[Items listed in a dataset]
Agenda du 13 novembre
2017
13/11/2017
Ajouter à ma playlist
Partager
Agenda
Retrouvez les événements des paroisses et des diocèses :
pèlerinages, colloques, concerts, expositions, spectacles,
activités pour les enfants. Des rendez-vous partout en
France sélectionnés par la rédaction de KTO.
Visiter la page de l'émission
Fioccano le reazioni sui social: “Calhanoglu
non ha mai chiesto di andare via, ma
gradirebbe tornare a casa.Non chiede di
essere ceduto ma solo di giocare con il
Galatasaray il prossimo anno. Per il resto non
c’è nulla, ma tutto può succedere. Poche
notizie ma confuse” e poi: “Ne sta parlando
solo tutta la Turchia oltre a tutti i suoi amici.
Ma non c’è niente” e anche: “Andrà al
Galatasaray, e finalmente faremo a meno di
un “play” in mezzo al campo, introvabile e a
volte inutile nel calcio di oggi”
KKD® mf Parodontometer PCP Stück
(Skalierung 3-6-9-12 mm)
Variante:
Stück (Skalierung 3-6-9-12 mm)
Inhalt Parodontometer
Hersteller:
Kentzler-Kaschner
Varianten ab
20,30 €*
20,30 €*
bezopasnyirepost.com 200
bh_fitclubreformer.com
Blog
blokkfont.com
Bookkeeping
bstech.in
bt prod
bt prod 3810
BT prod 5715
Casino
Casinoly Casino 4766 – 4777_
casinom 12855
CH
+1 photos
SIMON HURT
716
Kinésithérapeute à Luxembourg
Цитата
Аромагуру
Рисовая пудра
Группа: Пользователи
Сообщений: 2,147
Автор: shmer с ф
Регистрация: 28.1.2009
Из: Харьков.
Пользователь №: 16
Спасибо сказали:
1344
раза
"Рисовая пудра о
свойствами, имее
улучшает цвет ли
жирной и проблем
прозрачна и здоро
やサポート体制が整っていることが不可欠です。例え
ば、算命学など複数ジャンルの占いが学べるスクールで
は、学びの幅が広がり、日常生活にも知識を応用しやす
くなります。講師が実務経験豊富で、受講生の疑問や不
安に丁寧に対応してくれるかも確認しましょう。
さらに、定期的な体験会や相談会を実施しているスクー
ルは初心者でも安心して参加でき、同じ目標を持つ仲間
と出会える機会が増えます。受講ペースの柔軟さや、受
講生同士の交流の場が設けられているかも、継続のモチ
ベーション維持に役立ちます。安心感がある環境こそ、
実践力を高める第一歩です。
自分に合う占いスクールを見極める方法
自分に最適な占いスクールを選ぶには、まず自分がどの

Task to complete: Please show the lines in the entries above that hold the string "Parodontometer".

Written reply:
KKD® mf Parodontometer PCP Stück
Inhalt Parodontometer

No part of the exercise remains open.